The party requesting relief must provide a sufficient record to establish his entitlement to mandamus relief. See Walker, 827 S.W.2d at 837. See also In re Bates, 65 S.W.3d 133, 135 (Tex.App.BAmarillo 2001, orig. proceeding). The record must show that the motion of which Relator complains was presented to the trial court and that it refused to act. See generally In re Villareal, 96 S.W.3d 708, 710 n.2 (Tex.App.BAmarillo 2003, orig. proceeding) (filing something with the district clerk does not demonstrate that a motion was presented to the trial court). See also In re Chavez, 62 S.W.3d 225, 228 (Tex.AppBAmarillo 2001, orig. proceeding).
According to Relator's documents, the motions he seeks to have us compel the trial court to rule on were filed on July 6, 2010, and a demand for performance was filed on September 9th. Assuming, arguendo, that the motions were brought to the attention of the trial court, we decline to hold that this period of time constitutes an unreasonable delay in which to perform a ministerial duty. Therefore, Relator has not shown himself entitled to mandamus relief.
Motion to Suspend Writ of Mandamus and Ancillary Motions
While asking for mandamus relief, at the same time Relator has asked us to suspend any mandamus relief.
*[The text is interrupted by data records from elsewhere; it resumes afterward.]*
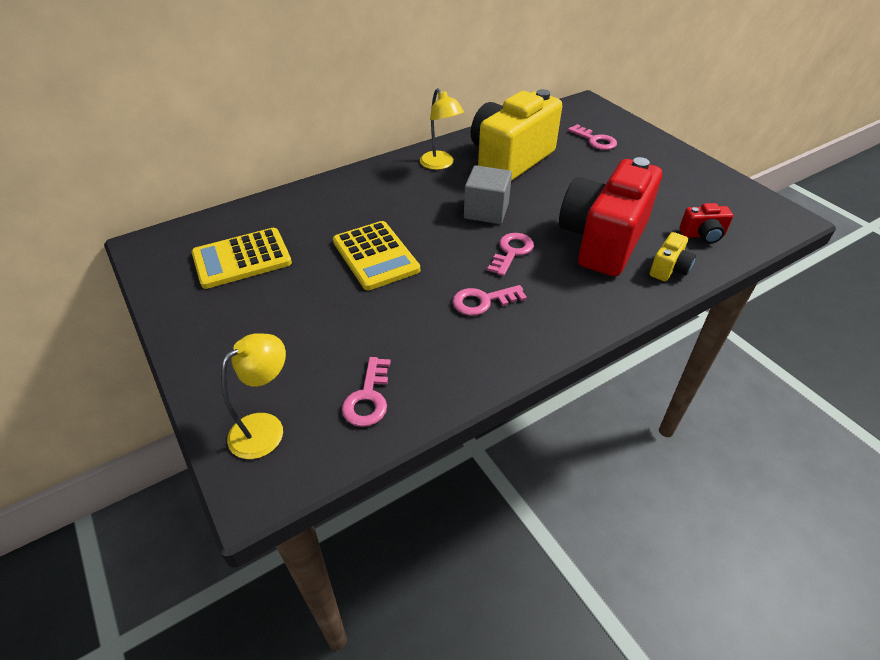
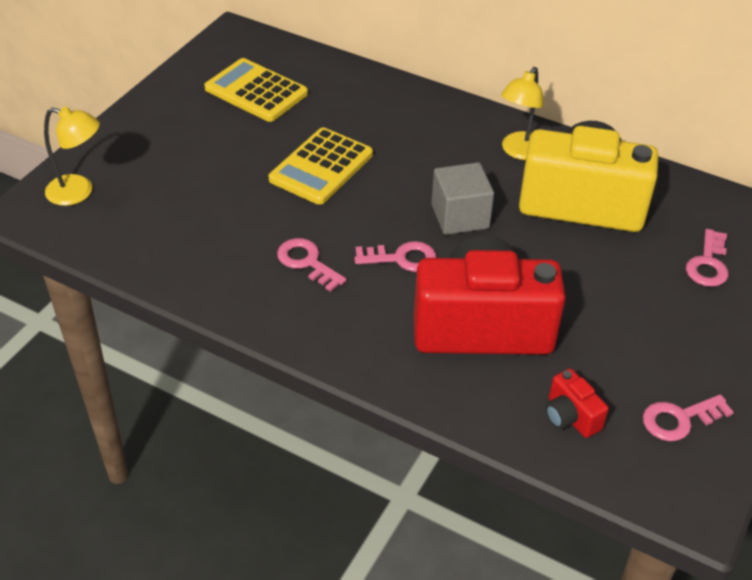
camera: 60 degrees right, 0 degrees up
(368, 398) = (139, 234): pink key -> pink key (679, 419)
(669, 269) = (472, 397): yellow camera -> none

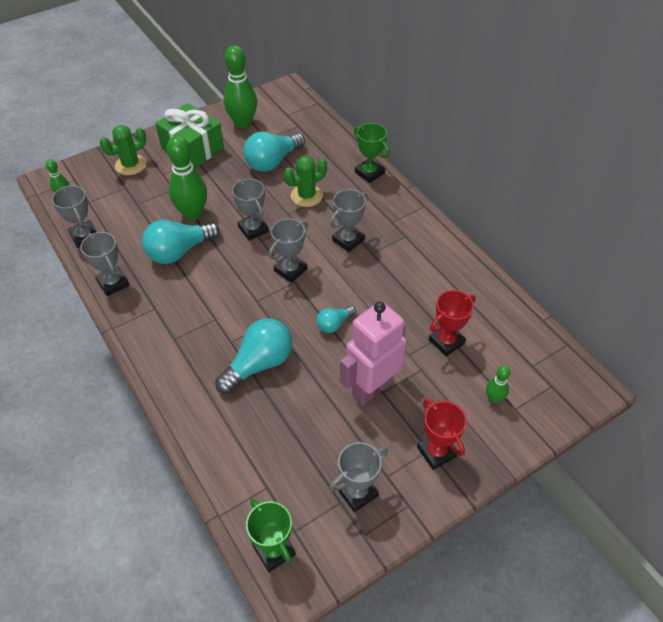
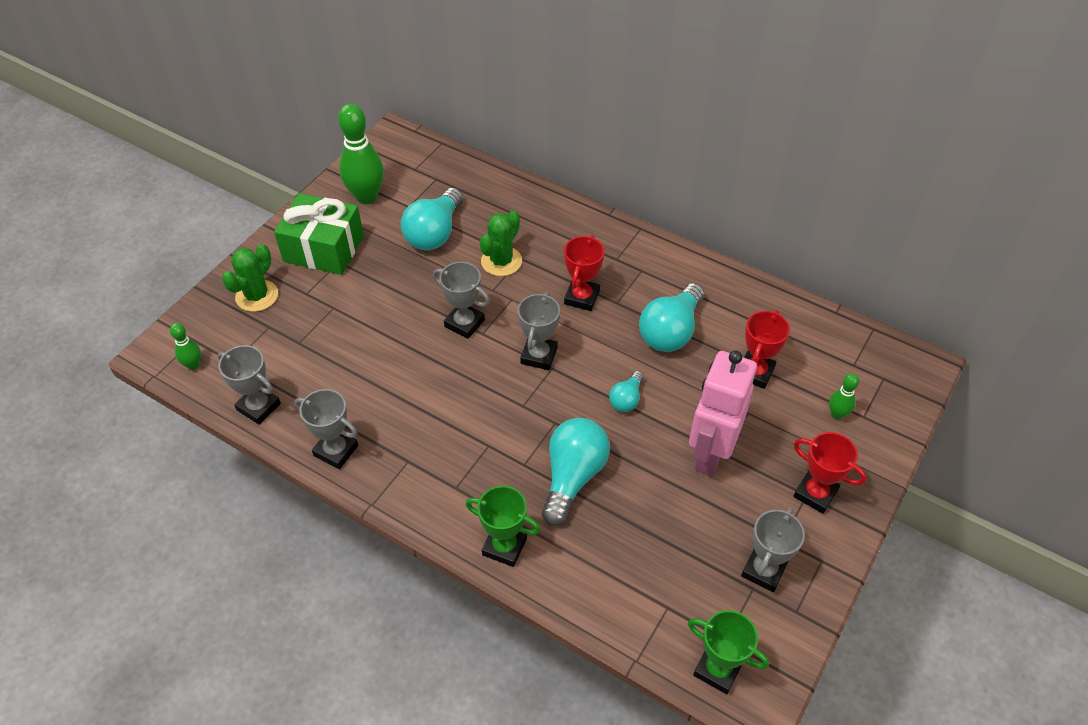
camera: 25 degrees left, 0 degrees up
(179, 251) = (392, 382): turquoise light bulb -> turquoise light bulb (670, 331)
(192, 214) = (378, 330): green bowling pin -> none
(348, 240) = (581, 297): grey trophy -> red trophy
(369, 173) = (556, 210): green trophy -> green trophy (504, 547)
Notwithstanding the obvious incongruity of these requests, because Relator is not entitled to mandamus relief, he has not, and cannot, show himself entitled to suspend the granting of that relief. For the same reason, he has not, and cannot, show himself entitled to any motion relief ancillary to his mandamus proceeding.
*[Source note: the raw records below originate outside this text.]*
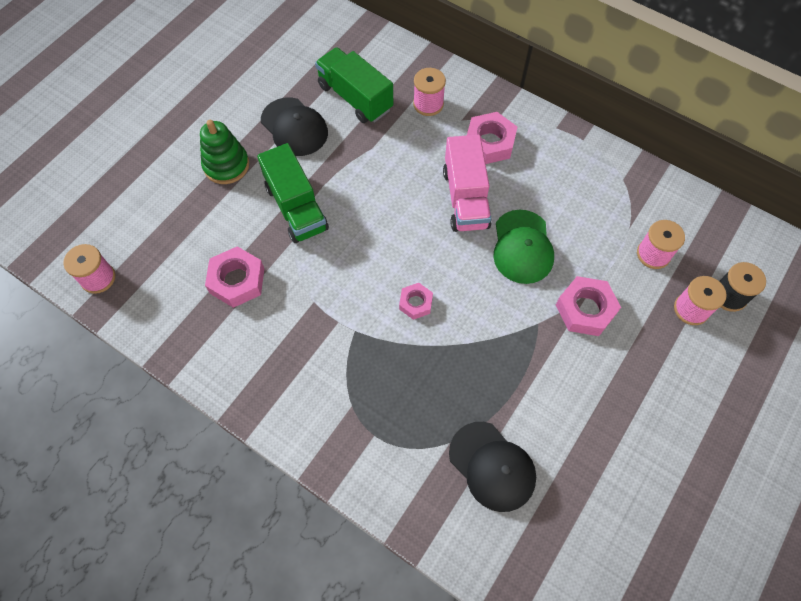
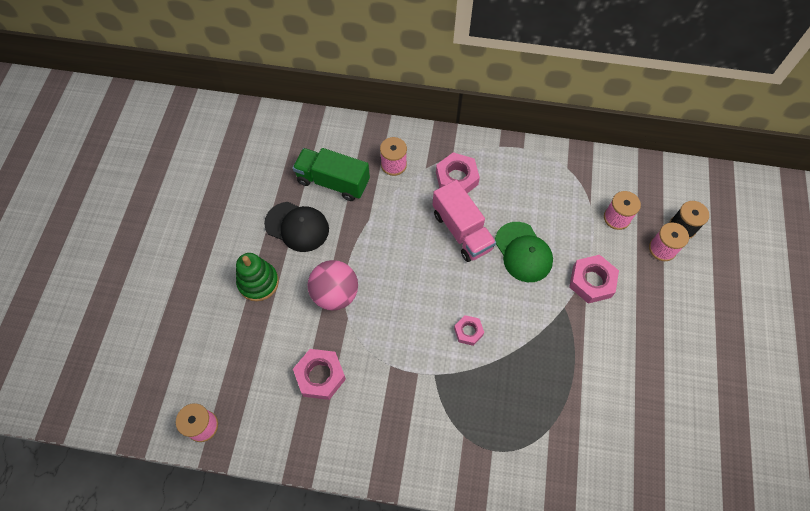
camera: 25 degrees left, 0 degrees up
(296, 208) = (335, 294): green truck -> pink ball
(492, 466) = (588, 432): black cap -> none

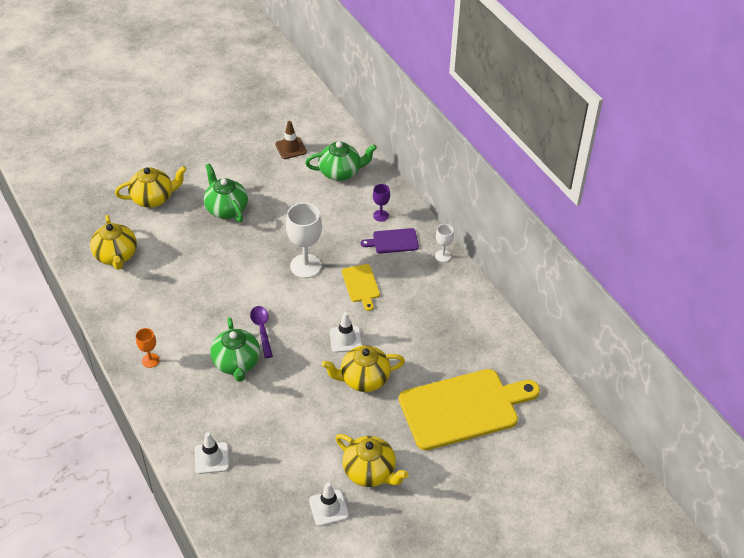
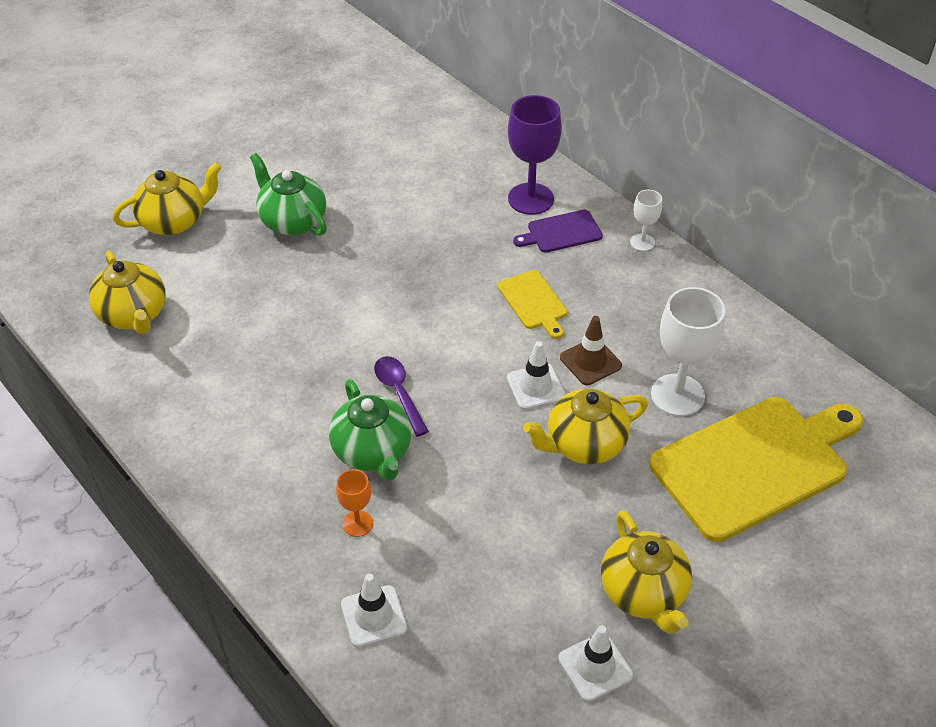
camera: 10 degrees left, 0 degrees up
(150, 360) = (228, 470): orange goblet -> orange goblet (357, 523)
(291, 148) = (367, 124): brown traffic cone -> brown traffic cone (590, 362)
(305, 266) = (439, 287): white goblet -> white goblet (677, 395)
(341, 172) = (452, 147): green teapot -> none
(370, 472) = (644, 593): yellow teapot -> yellow teapot turned 45 degrees clockwise
(380, 215) = (530, 199): purple goblet -> purple goblet, size x1.92

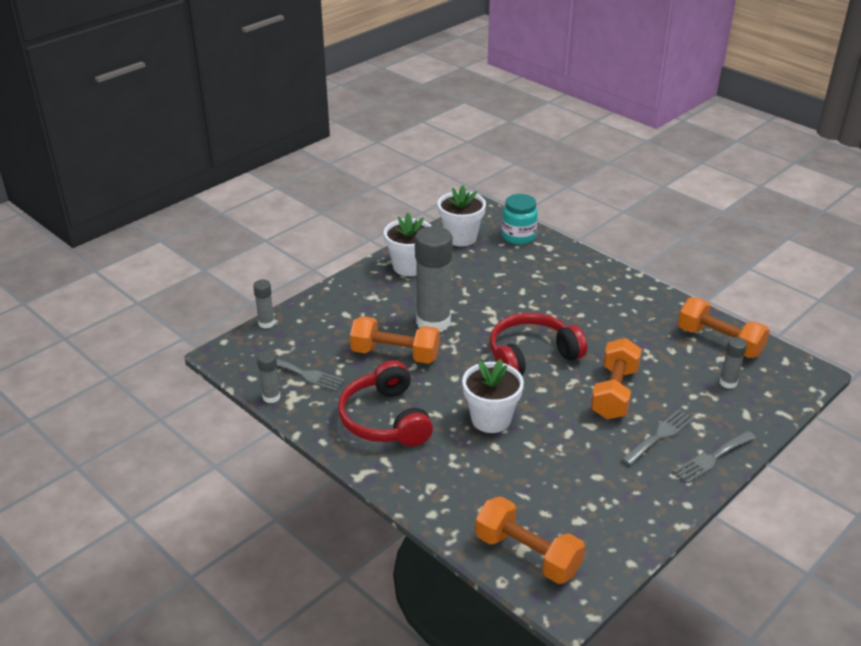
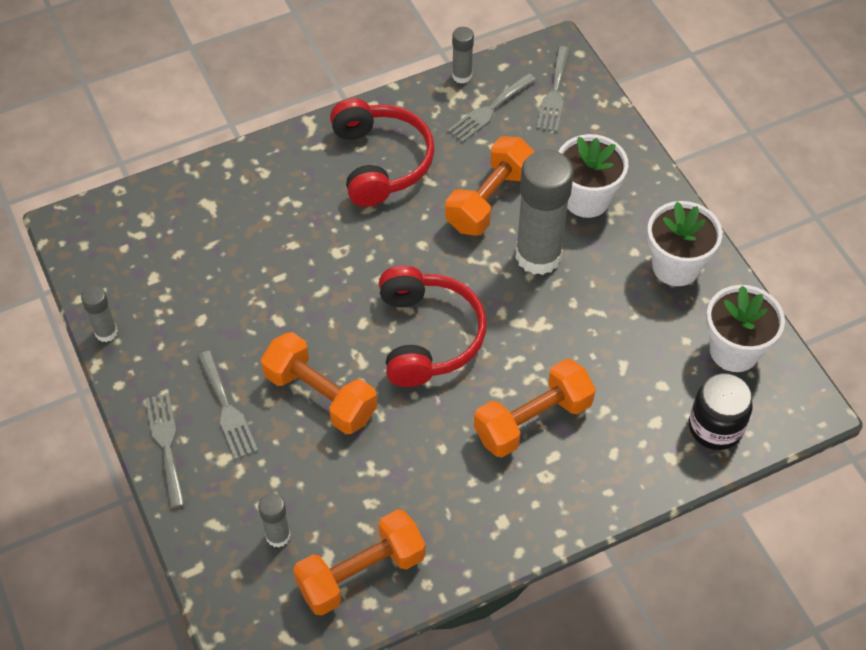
camera: 110 degrees right, 20 degrees up
(266, 323) = (600, 95): grey glue stick -> grey glue stick (106, 332)
(272, 345) = (554, 93): none -> grey fork
(385, 419) = (380, 162): red headphones -> red headphones turned 75 degrees clockwise
(491, 419) = (335, 255): white flower pot -> white flower pot (586, 199)
(518, 236) = (715, 427): turquoise jar -> black jar
(527, 554) = (136, 219): orange dumbbell -> orange dumbbell (532, 420)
Accordingly, we deny the request for mandamus relief, deny the request to suspend this mandamus proceeding, and deny any motion relief ancillary to this proceeding.
Patrick A. Pirtle
Justice
[1]Relator has filed a document entitled Original Writ of Mandamus, which we construe as a petition for writ of mandamus, together with a Motion to Suspend Writ of Mandamus, which we construe as a motion to abate the mandamus proceeding initiated by his Original Writ of Mandamus. Additionally, Relator has filed (1) a Motion to Supplement the Record, (2) a Request for Service, Filing of Papers, (3) a Motion to Forward the Record, (4) a Motion to Withdraw the Record on Appeal, (5) a Motion for Judgment of Acquittal, (6) a Motion to Reform Judgment and Sentence, and (7) a Request for Serving and Filing of Pleadings and Other Papers. In addition to the documents purporting to seek affirmative relief, Relator has filed an Affidavit of Inability to Pay Costs on Appeal, two separate documents entitled Proof of Service, and a document entitled Service of the Record on All Parties.
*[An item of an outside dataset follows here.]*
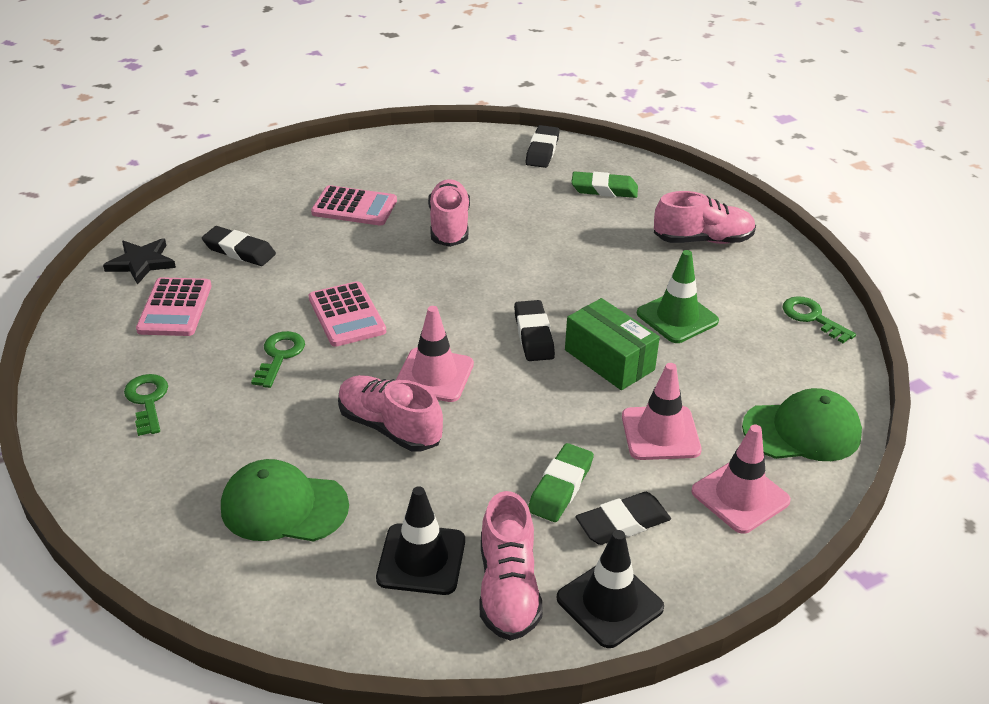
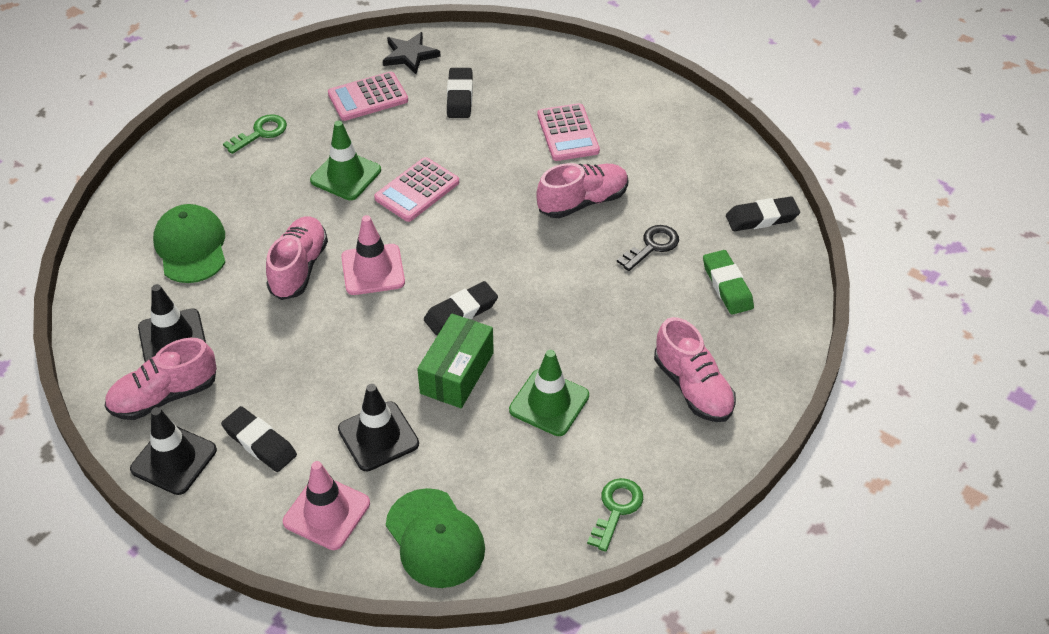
camera: 65 degrees right, 10 degrees up
(279, 356) = (345, 175): green key -> green traffic cone
(532, 209) = (652, 246): none -> black key
(560, 487) = (282, 391): green eraser -> none
(660, 433) = (378, 436): pink traffic cone -> black traffic cone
[2]Judge Gleason was succeeded by the Honorable Hal Miner, who has since been succeeded by the Honorable Dan Schaap. Rule 7.2(a) of the Texas Rules of Appellate Procedure provides for an automatic substitution of a public officer where appropriate.
[3]Legal insufficiency and other arguments are raised in Relator's "Motion to Reform Judgment and Sentence," "Motion to Vacate Judgment and Sentence," and "Motion for Judgment of Acquittal."
[4]"Motion to Withdraw Record on Appeal," "Request for Service and Filing of Papers," "Motion to Supplement Record," and "Motion to Expand the Records."
[5]For example, Relator's claim of ineffective assistance of counsel may be cognizable by writ of habeas corpus.